Dabei setzen sie auch selbst in gefährlichen Situationen ihr eigenes Leben aufs Spiel. Bayerns Innenminister Joachim Herrmann hat jüngst zahlreiche Bergwachtler in München für ihre besonderen Verdienste um die Bergwacht Bayern ausgezeichnet. Unter den Geehrten waren auch vier Allgäuer: Dr. Herbert Forster (Bergwacht Hinterstein), Manfred Kleinhand (Bergwacht Wertach), Manfred Keller (Bergwacht Füssen) und Wulf Beer. Der Kaufbeurer erhielt die Leistungsauszeichnung in Silber.
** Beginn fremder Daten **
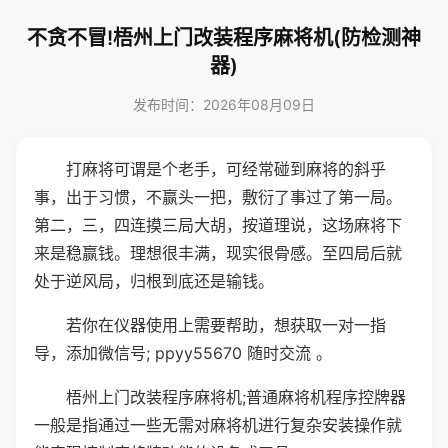
不贪不冒!梧州上门改装程序麻将机(防检测神
器)
发布时间：2026年08月09日
打麻将可谓是个老手，可经常碰到麻将的斜乎
事，出于习惯，不赢头一把，敷衍了事过了第一局。
第二，三，四连摸三局大胡，按道理说，这场麻将下
来是稳赢钱。理想很丰满，现实很骨感。至四局后就
处于逆风局，归根到底还是输钱。
若你在仪器使用上需要帮助，想获取一对一指
导，添加微信号; ppyy55670 随时交流 。
梧州上门改装程序麻将机;普通麻将机程序控牌器
一般是指通过一些无需对麻将机进行复杂安装操作就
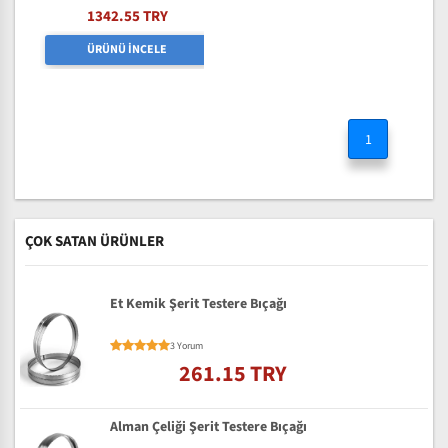
1342.55 TRY
ÜRÜNÜ İNCELE
1
ÇOK SATAN ÜRÜNLER
Et Kemik Şerit Testere Bıçağı
3 Yorum
261.15 TRY
Alman Çeliği Şerit Testere Bıçağı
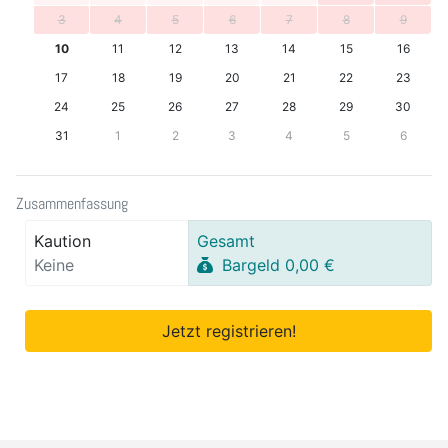
3
4
5
6
7
8
9
10
11
12
13
14
15
16
17
18
19
20
21
22
23
24
25
26
27
28
29
30
31
1
2
3
4
5
6
Zusammenfassung
Kaution
Gesamt
Keine
Bargeld 0,00 €
Jetzt registrieren!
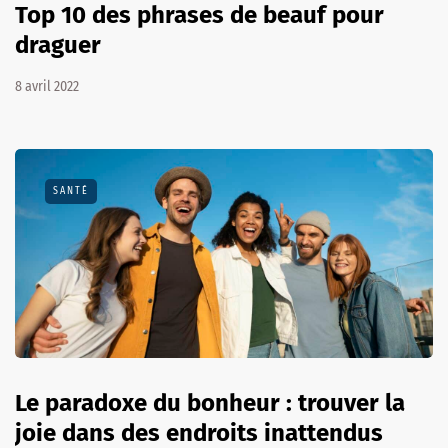
Top 10 des phrases de beauf pour
draguer
8 avril 2022
SANTÉ
Le paradoxe du bonheur : trouver la
joie dans des endroits inattendus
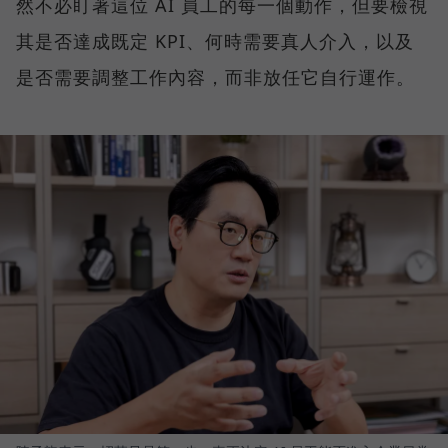
然不必盯著這位 AI 員工的每一個動作，但要檢視
其是否達成既定 KPI、何時需要真人介入，以及
是否需要調整工作內容，而非放任它自行運作。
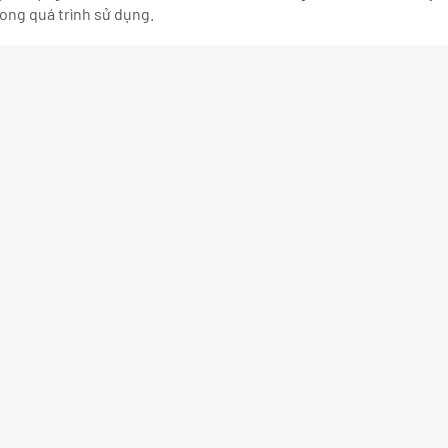
rong quá trình sử dụng.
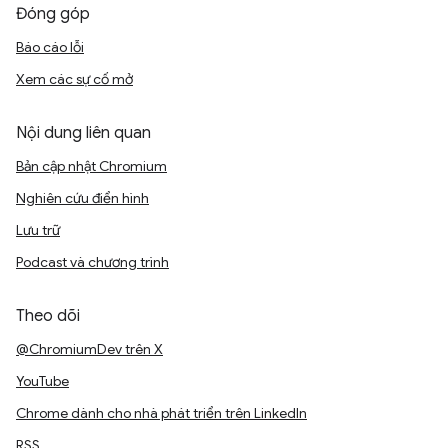
Đóng góp
Báo cáo lỗi
Xem các sự cố mở
Nội dung liên quan
Bản cập nhật Chromium
Nghiên cứu điển hình
Lưu trữ
Podcast và chương trình
Theo dõi
@ChromiumDev trên X
YouTube
Chrome dành cho nhà phát triển trên LinkedIn
RSS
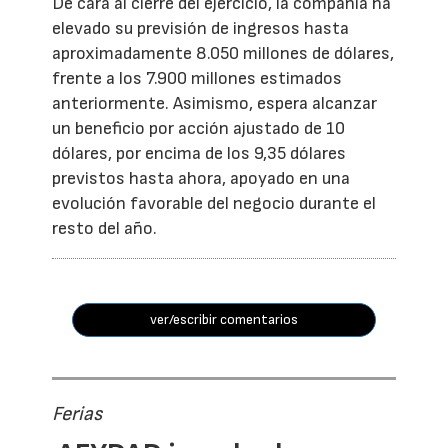
De cara al cierre del ejercicio, la compañía ha
elevado su previsión de ingresos hasta
aproximadamente 8.050 millones de dólares,
frente a los 7.900 millones estimados
anteriormente. Asimismo, espera alcanzar
un beneficio por acción ajustado de 10
dólares, por encima de los 9,35 dólares
previstos hasta ahora, apoyado en una
evolución favorable del negocio durante el
resto del año.
ver/escribir comentarios
Ferias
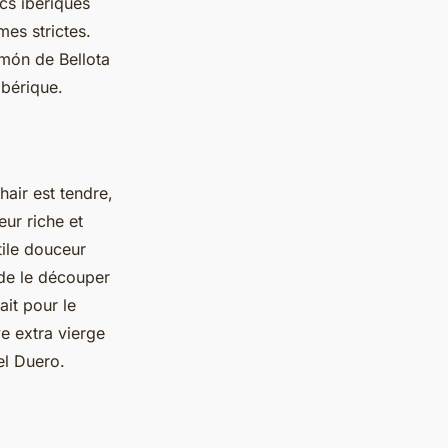
cs ibériques
mes strictes.
amón de Bellota
ibérique.
hair est tendre,
eur riche et
tile douceur
 de le découper
it pour le
e extra vierge
el Duero.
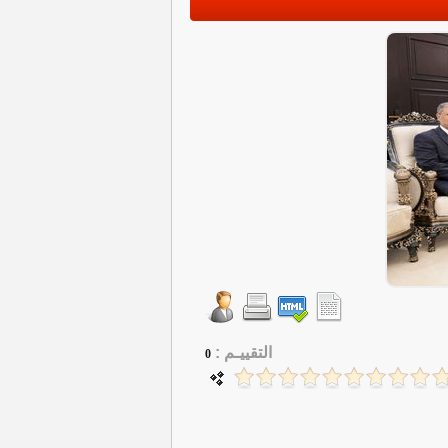
التقييـم :
0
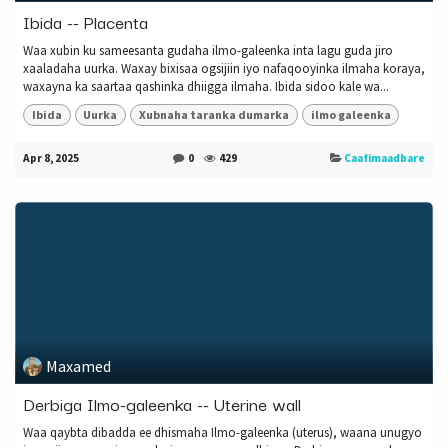
Ibida -- Placenta
Waa xubin ku sameesanta gudaha ilmo-galeenka inta lagu guda jiro
xaaladaha uurka. Waxay bixisaa ogsijiin iyo nafaqooyinka ilmaha koraya,
waxayna ka saartaa qashinka dhiigga ilmaha. Ibida sidoo kale wa...
Ibida
Uurka
Xubnaha taranka dumarka
ilmo galeenka
Apr 8, 2025
0
429
Caafimaadbare
Maxamed
Derbiga Ilmo-galeenka -- Uterine wall
Waa qaybta dibadda ee dhismaha Ilmo-galeenka (uterus), waana unugyo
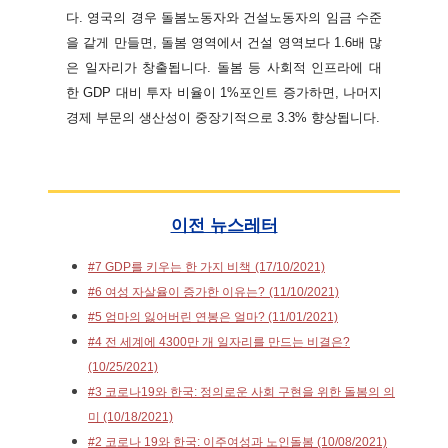
다. 영국의 경우 돌봄노동자와 건설노동자의 임금 수준
을 같게 만들면, 돌봄 영역에서 건설 영역보다 1.6배 많
은 일자리가 창출됩니다. 돌봄 등 사회적 인프라에 대
한 GDP 대비 투자 비율이 1%포인트 증가하면, 나머지
경제 부문의 생산성이 중장기적으로 3.3% 향상됩니다.
이전 뉴스레터
#7 GDP를 키우는 한 가지 비책
(17/10/2021)
#6 여성 자살율이 증가한 이유는?
(11/10/2021)
#5 엄마의 잃어버린 연봉은 얼마? (11/01/2021)
#4 전 세계에 4300만 개 일자리를 만드는 비결은?
(10/25/2021)
#3 코로나19와 한국: 정의로운 사회 구현을 위한 돌봄의 의
미 (10/18/2021)
#2 코로나 19와 한국: 이주여성과 노인돌봄 (10/08/2021)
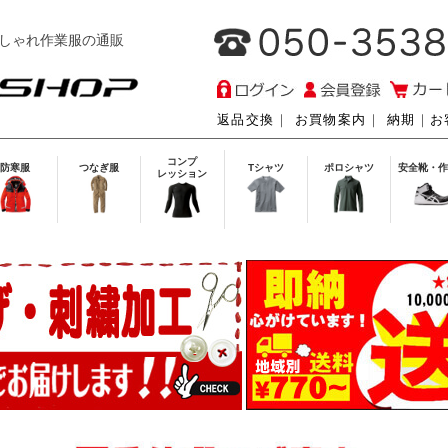
しゃれ作業服の通販
返品交換
｜
お買物案内
｜
納期
｜
お
コンプ
防寒服
つなぎ服
Tシャツ
ポロシャツ
安全靴・作
レッション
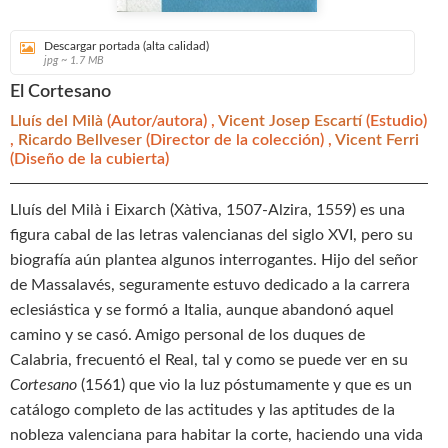
Descargar portada (alta calidad)
jpg ~ 1.7 MB
El Cortesano
Lluís del Milà
(Autor/autora) ,
Vicent Josep Escartí
(Estudio)
,
Ricardo Bellveser
(Director de la colección) ,
Vicent Ferri
(Diseño de la cubierta)
Lluís del Milà i Eixarch (Xàtiva, 1507-Alzira, 1559) es una
figura cabal de las letras valencianas del siglo XVI, pero su
biografía aún plantea algunos interrogantes. Hijo del señor
de Massalavés, seguramente estuvo dedicado a la carrera
eclesiástica y se formó a Italia, aunque abandonó aquel
camino y se casó. Amigo personal de los duques de
Calabria, frecuentó el Real, tal y como se puede ver en su
Cortesano
(1561) que vio la luz póstumamente y que es un
catálogo completo de las actitudes y las aptitudes de la
nobleza valenciana para habitar la corte, haciendo una vida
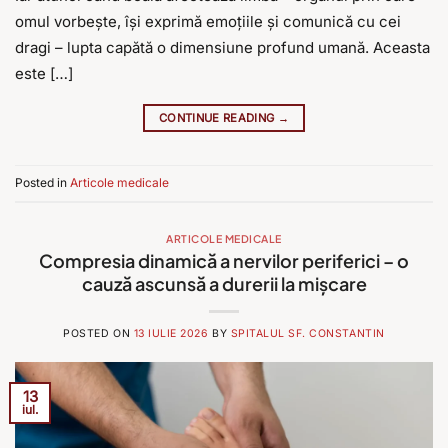
omul vorbește, își exprimă emoțiile și comunică cu cei
dragi – lupta capătă o dimensiune profund umană. Aceasta
este […]
CONTINUE READING
→
Posted in
Articole medicale
ARTICOLE MEDICALE
Compresia dinamică a nervilor periferici – o
cauză ascunsă a durerii la mișcare
POSTED ON
13 IULIE 2026
BY
SPITALUL SF. CONSTANTIN
13
iul.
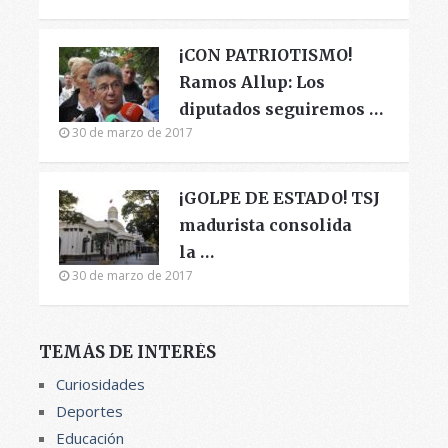
¡CON PATRIOTISMO!
Ramos Allup: Los
diputados seguiremos …
30 de marzo de 2017
¡GOLPE DE ESTADO! TSJ
madurista consolida
la …
30 de marzo de 2017
TEMÁS DE INTERÉS
Curiosidades
Deportes
Educación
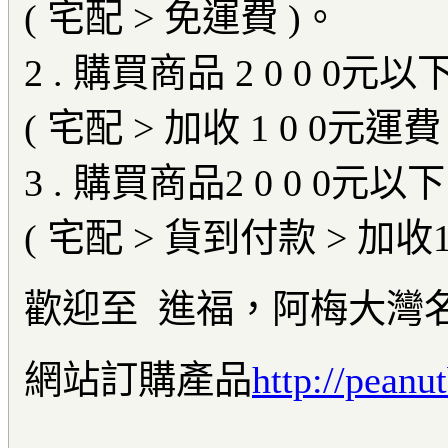
( 宅配 > 免運費 )。
2 . 購買商品 2 0 0 0元以下
( 宅配 > 加收 1 0 0元運費
3 . 購買商品2 0 0 0元以下 
( 宅配 > 貨到付款 > 加收
歡迎至 進福，阿梅大灣
網站訂購產品
http://peanu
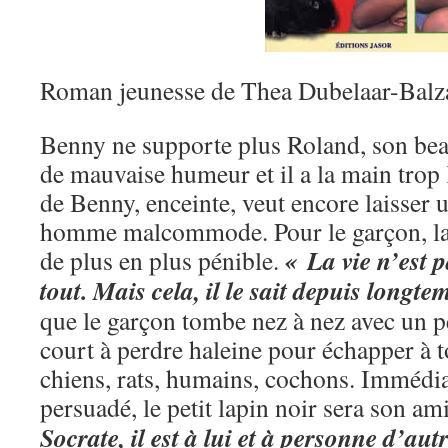
Roman jeunesse de Thea Dubelaar-Balz
Benny ne supporte plus Roland, son bea
de mauvaise humeur et il a la main trop
de Benny, enceinte, veut encore laisser 
homme malcommode. Pour le garçon, la 
« La vie n’est p
de plus en plus pénible.
tout. Mais cela, il le sait depuis longte
que le garçon tombe nez à nez avec un pe
court à perdre haleine pour échapper à t
chiens, rats, humains, cochons. Immédi
persuadé, le petit lapin noir sera son am
Socrate, il est à lui et à personne d’aut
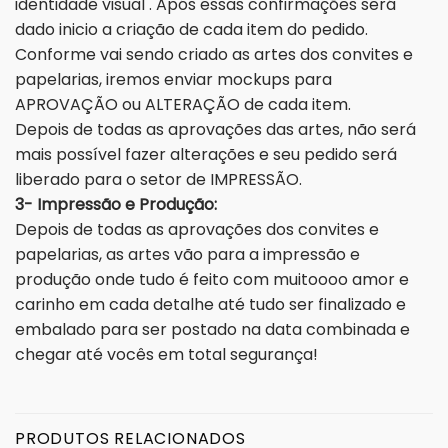
identidade visual . Após essas confirmações será
dado inicio a criação de cada item do pedido.
Conforme vai sendo criado as artes dos convites e
papelarias, iremos enviar mockups para
APROVAÇÃO ou ALTERAÇÃO de cada item.
Depois de todas as aprovações das artes, não será
mais possível fazer alterações e seu pedido será
liberado para o setor de IMPRESSÃO.
3- Impressão e Produção:
Depois de todas as aprovações dos convites e
papelarias, as artes vão para a impressão e
produção onde tudo é feito com muitoooo amor e
carinho em cada detalhe até tudo ser finalizado e
embalado para ser postado na data combinada e
chegar até vocês em total segurança!
PRODUTOS RELACIONADOS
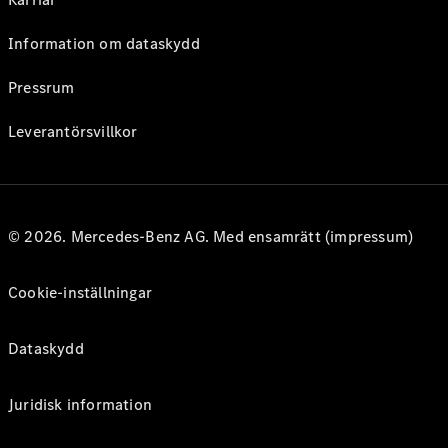
Information om dataskydd
Pressrum
Leverantörsvillkor
© 2026. Mercedes-Benz AG. Med ensamrätt (impressum)
Cookie-inställningar
Dataskydd
Juridisk information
„Diese Ehrung ist schon etwas Besonderes. Nach 50 Jahren hat man so etwas schon verdient“, sagt Beer bescheiden. Erst kürzlich feierte er sein rundes Jubiläum als aktives Mitglied in der Bergwacht. An seine Anfänge könne er sich noch genau erinnern. Schon damals faszinierten ihn die Berge. Beer ist gelernter Krankenhelfer. „Ich hatte schon früh ein Helfersyndrom“, erzählt der mittlerweile 70-Jährige. Die hohe Schule der Bergwacht durchlief er in Sont­hofen. Mitte der 1980er war er in Kaufbeuren zwölf Jahre lang Bereitschaftsleiter. In dieser Zeit leistete er neben den Sommer- und Winterdiensten auch zahlreiche Einsätze am Tegelberg und beim Loipendienst in Kaufbeuren. Es sei nicht immer einfach gewesen, seinen Dienst bei der Bergwacht und die Arbeit unter einen Hut zu bekommen. Es war keine Seltenheit, dass er von Samstagfrüh bis Sonntagabend unterwegs war, um Menschen zu helfen. „Sicherlich gab es Einsätze, die man nicht vergisst“, erzählt Wulf Beer. So musste er junge Leute bergen, die beim Gleitschirm- oder Drachenfliegen abgestürzt und dabei tödlich verunglückt sind. Dankbar war ihm einmal eine Frau, als er ihr zur Hilfe eilte, weil sie sich den Knöchel brach. „So etwas vergisst man nie.“

Intensive Ausbildung

Pro Jahr werden zwei Anwärter mit ihrer Ausbildung fertig. Erst dann können sie in den aktiven Dienst gehen. Die Anforderungen an die Bergwachtanwärter seien sehr hoch, betont Wulf Beer. Neben Klettern wird auch das Skifahren zur Bedingung gestellt. Hinzu kommt, dass die Anwärter noch in Notfallmedizin ausgebildet und geschult werden. Eignungstests und Lehrgänge runden diese intensive Ausbildung ab. So müssen Lehrgänge sowohl im Sommer als auch im Winter vollzogen werden. „Für die Ausbildung braucht man schon fast drei Jahre“, so Beer.

In den vergangenen Jahren machte er noch den Fachausbilder für Luftrettung und begleitete in dieser Funktion das Simulationstraining auf Bereitschafts-, Regions- und Landesebene.